Transcribe word for word the stretch of the items below that runs from the line containing "genus: Phlogophora" through the line containing "scientific name: Macroglossum stellatarum", including both of those lines.

───── Data lines

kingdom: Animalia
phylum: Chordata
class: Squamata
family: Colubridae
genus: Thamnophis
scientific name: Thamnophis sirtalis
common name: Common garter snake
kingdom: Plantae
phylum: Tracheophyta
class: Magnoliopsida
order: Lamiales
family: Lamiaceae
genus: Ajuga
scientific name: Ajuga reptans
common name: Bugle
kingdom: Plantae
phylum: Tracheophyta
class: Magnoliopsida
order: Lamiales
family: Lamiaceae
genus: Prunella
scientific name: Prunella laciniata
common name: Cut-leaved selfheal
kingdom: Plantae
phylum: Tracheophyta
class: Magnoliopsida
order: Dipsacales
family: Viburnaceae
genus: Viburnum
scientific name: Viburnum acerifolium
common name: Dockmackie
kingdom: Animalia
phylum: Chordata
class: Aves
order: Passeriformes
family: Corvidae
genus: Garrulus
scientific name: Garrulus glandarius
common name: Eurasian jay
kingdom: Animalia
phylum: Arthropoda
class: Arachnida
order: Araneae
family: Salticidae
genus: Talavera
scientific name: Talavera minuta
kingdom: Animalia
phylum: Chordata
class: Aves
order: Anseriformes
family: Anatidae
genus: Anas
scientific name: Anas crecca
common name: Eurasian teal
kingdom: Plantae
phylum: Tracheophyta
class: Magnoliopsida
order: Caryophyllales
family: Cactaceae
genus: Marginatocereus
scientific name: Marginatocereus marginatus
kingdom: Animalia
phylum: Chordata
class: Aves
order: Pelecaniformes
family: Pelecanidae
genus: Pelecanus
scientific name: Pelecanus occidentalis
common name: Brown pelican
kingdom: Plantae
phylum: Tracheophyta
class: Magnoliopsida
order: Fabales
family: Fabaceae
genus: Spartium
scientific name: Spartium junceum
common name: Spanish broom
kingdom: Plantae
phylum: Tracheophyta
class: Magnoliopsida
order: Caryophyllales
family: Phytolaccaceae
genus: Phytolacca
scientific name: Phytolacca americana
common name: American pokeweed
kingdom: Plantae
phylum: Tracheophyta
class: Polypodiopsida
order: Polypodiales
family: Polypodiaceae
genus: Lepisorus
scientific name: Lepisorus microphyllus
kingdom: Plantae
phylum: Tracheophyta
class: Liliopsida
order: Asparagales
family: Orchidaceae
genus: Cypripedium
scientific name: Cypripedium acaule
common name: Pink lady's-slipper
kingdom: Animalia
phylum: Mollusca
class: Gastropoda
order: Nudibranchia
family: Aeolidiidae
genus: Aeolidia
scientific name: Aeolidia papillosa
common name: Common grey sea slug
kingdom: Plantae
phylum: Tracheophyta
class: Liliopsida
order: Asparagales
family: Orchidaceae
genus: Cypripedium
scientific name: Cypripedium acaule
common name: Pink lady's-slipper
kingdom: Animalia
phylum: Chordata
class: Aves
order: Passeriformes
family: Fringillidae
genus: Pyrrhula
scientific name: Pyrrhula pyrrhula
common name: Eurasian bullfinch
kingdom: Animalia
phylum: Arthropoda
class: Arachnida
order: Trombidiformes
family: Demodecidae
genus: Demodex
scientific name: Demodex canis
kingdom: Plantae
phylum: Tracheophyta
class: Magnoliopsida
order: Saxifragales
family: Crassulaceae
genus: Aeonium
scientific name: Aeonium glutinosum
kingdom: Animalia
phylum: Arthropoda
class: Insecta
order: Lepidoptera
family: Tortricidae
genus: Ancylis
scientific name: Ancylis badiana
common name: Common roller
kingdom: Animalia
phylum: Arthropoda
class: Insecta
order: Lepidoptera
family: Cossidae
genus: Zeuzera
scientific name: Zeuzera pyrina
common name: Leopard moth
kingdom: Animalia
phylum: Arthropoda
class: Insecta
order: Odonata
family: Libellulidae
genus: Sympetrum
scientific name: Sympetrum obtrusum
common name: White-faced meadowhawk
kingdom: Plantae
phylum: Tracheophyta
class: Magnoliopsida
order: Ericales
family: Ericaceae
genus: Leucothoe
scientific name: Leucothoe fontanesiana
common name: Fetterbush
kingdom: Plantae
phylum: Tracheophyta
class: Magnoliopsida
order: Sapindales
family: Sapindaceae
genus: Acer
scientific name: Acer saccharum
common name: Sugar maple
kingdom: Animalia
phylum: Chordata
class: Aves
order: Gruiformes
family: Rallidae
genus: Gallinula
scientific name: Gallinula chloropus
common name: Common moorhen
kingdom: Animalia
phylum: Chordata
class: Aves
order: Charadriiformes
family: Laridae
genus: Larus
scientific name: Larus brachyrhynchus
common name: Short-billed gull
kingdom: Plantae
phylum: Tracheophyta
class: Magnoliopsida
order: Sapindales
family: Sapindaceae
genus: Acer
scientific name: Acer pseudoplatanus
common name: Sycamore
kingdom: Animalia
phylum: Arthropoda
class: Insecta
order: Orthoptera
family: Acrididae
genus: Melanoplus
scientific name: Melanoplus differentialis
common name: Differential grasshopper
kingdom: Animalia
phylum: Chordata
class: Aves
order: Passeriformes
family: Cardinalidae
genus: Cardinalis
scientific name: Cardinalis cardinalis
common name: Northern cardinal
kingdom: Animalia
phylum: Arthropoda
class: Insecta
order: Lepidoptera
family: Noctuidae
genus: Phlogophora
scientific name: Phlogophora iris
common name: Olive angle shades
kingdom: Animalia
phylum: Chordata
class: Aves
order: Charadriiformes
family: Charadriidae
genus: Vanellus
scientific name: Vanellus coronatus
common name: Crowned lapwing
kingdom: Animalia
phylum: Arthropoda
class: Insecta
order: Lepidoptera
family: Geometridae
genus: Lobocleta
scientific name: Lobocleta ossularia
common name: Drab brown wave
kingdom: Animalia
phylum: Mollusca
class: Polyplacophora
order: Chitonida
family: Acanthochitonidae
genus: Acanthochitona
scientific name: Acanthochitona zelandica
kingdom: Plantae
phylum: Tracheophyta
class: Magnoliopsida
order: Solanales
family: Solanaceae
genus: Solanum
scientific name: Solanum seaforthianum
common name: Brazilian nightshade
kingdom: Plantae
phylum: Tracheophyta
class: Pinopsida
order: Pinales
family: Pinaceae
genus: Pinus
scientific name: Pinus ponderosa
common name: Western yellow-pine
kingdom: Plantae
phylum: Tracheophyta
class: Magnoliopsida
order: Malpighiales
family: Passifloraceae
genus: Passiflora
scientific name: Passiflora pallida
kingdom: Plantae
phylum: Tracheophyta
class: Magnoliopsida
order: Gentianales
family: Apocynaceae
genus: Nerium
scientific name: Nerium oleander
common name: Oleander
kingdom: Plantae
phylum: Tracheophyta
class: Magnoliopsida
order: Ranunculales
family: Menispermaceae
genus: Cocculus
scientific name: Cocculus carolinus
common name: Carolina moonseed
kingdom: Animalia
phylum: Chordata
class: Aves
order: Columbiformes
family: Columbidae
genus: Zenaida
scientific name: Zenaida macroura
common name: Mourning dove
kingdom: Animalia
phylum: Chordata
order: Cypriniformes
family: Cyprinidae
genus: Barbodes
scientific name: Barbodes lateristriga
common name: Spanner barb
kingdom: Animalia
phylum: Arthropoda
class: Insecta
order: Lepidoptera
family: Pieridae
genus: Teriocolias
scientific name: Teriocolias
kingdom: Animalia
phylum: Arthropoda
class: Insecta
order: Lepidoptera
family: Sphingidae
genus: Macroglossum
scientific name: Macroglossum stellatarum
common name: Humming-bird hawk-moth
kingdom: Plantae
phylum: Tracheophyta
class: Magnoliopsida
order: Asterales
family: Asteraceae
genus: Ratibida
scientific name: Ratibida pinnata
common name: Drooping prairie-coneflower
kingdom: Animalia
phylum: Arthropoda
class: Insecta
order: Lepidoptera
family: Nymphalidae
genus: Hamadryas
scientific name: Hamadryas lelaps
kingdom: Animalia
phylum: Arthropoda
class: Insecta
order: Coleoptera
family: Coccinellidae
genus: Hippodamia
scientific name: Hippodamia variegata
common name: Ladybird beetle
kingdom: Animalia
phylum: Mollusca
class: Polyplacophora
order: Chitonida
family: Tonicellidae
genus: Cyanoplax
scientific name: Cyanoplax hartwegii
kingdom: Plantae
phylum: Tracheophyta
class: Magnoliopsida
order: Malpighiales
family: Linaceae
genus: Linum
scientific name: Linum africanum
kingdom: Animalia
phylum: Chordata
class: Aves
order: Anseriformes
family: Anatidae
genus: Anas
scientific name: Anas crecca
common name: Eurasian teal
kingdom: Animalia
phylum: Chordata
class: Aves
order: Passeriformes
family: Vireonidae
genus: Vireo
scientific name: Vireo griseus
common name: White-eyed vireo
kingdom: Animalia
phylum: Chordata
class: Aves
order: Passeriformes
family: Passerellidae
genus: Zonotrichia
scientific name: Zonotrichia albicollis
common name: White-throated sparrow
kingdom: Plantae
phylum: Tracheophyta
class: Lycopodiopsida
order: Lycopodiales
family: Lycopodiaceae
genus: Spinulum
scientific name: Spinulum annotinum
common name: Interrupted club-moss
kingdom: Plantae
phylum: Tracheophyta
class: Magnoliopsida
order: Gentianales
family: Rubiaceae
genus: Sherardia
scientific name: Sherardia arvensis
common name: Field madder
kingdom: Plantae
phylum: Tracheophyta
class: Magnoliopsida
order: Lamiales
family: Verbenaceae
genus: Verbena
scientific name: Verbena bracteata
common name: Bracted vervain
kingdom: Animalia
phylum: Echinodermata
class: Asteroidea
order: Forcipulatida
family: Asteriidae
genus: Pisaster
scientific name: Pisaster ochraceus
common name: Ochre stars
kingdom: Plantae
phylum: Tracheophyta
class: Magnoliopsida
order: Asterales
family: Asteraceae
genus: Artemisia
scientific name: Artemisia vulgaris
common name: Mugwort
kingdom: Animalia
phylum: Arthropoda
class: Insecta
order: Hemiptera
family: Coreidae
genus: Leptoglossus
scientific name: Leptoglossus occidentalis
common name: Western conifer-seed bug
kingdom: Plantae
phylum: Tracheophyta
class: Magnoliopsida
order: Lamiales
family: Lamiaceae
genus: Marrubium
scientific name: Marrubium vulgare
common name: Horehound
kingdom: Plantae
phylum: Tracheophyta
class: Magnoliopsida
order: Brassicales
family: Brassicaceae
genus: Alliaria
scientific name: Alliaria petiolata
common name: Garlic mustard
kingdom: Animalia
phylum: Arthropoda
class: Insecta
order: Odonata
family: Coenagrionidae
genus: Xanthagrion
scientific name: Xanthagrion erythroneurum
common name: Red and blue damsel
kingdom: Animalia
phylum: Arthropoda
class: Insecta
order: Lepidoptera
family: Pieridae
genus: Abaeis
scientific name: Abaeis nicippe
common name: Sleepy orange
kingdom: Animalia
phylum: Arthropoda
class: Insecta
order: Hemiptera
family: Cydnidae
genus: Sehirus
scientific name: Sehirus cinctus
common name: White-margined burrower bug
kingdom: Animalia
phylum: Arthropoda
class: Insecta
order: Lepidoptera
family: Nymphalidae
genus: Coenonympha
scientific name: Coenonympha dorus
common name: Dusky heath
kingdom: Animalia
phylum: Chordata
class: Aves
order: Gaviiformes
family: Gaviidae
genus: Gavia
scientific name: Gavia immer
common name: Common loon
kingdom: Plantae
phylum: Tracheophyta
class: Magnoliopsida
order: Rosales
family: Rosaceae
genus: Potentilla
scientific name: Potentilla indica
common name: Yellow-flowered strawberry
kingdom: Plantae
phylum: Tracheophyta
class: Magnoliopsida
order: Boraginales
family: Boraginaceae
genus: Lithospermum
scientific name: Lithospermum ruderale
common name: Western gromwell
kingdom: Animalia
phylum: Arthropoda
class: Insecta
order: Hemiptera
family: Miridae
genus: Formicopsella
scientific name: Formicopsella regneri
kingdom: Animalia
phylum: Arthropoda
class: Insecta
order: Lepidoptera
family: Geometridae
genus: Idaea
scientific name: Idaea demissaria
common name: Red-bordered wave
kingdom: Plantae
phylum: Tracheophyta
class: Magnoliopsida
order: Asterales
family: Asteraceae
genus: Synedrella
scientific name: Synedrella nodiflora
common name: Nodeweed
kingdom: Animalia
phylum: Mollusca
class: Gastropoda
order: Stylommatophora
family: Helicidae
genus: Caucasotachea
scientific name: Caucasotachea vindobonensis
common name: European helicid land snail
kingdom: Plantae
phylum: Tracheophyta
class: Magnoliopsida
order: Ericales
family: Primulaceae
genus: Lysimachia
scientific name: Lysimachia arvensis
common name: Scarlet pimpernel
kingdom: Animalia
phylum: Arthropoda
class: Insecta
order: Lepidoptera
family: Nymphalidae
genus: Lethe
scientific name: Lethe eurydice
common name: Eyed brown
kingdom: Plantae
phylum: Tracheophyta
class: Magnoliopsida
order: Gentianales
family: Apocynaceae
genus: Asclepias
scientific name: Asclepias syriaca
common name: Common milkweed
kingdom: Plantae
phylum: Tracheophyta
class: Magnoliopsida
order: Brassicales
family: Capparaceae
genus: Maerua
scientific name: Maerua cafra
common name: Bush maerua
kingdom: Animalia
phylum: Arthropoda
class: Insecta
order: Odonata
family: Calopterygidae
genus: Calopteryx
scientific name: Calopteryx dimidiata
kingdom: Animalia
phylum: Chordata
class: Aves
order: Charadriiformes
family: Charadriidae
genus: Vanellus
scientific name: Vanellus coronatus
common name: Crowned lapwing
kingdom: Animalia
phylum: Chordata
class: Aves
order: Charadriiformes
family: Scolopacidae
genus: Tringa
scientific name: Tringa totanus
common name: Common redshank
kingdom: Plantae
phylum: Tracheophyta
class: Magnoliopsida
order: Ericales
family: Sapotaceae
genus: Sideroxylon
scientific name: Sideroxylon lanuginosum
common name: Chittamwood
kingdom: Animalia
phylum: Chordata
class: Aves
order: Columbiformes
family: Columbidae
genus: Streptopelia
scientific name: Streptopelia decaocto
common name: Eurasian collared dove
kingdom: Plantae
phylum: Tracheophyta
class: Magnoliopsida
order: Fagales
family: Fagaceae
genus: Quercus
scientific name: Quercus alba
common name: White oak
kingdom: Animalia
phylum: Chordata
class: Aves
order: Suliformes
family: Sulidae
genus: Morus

──────────

**Reply to the exercise**:
genus: Phlogophora
scientific name: Phlogophora iris
common name: Olive angle shades
kingdom: Animalia
phylum: Chordata
class: Aves
order: Charadriiformes
family: Charadriidae
genus: Vanellus
scientific name: Vanellus coronatus
common name: Crowned lapwing
kingdom: Animalia
phylum: Arthropoda
class: Insecta
order: Lepidoptera
family: Geometridae
genus: Lobocleta
scientific name: Lobocleta ossularia
common name: Drab brown wave
kingdom: Animalia
phylum: Mollusca
class: Polyplacophora
order: Chitonida
family: Acanthochitonidae
genus: Acanthochitona
scientific name: Acanthochitona zelandica
kingdom: Plantae
phylum: Tracheophyta
class: Magnoliopsida
order: Solanales
family: Solanaceae
genus: Solanum
scientific name: Solanum seaforthianum
common name: Brazilian nightshade
kingdom: Plantae
phylum: Tracheophyta
class: Pinopsida
order: Pinales
family: Pinaceae
genus: Pinus
scientific name: Pinus ponderosa
common name: Western yellow-pine
kingdom: Plantae
phylum: Tracheophyta
class: Magnoliopsida
order: Malpighiales
family: Passifloraceae
genus: Passiflora
scientific name: Passiflora pallida
kingdom: Plantae
phylum: Tracheophyta
class: Magnoliopsida
order: Gentianales
family: Apocynaceae
genus: Nerium
scientific name: Nerium oleander
common name: Oleander
kingdom: Plantae
phylum: Tracheophyta
class: Magnoliopsida
order: Ranunculales
family: Menispermaceae
genus: Cocculus
scientific name: Cocculus carolinus
common name: Carolina moonseed
kingdom: Animalia
phylum: Chordata
class: Aves
order: Columbiformes
family: Columbidae
genus: Zenaida
scientific name: Zenaida macroura
common name: Mourning dove
kingdom: Animalia
phylum: Chordata
order: Cypriniformes
family: Cyprinidae
genus: Barbodes
scientific name: Barbodes lateristriga
common name: Spanner barb
kingdom: Animalia
phylum: Arthropoda
class: Insecta
order: Lepidoptera
family: Pieridae
genus: Teriocolias
scientific name: Teriocolias
kingdom: Animalia
phylum: Arthropoda
class: Insecta
order: Lepidoptera
family: Sphingidae
genus: Macroglossum
scientific name: Macroglossum stellatarum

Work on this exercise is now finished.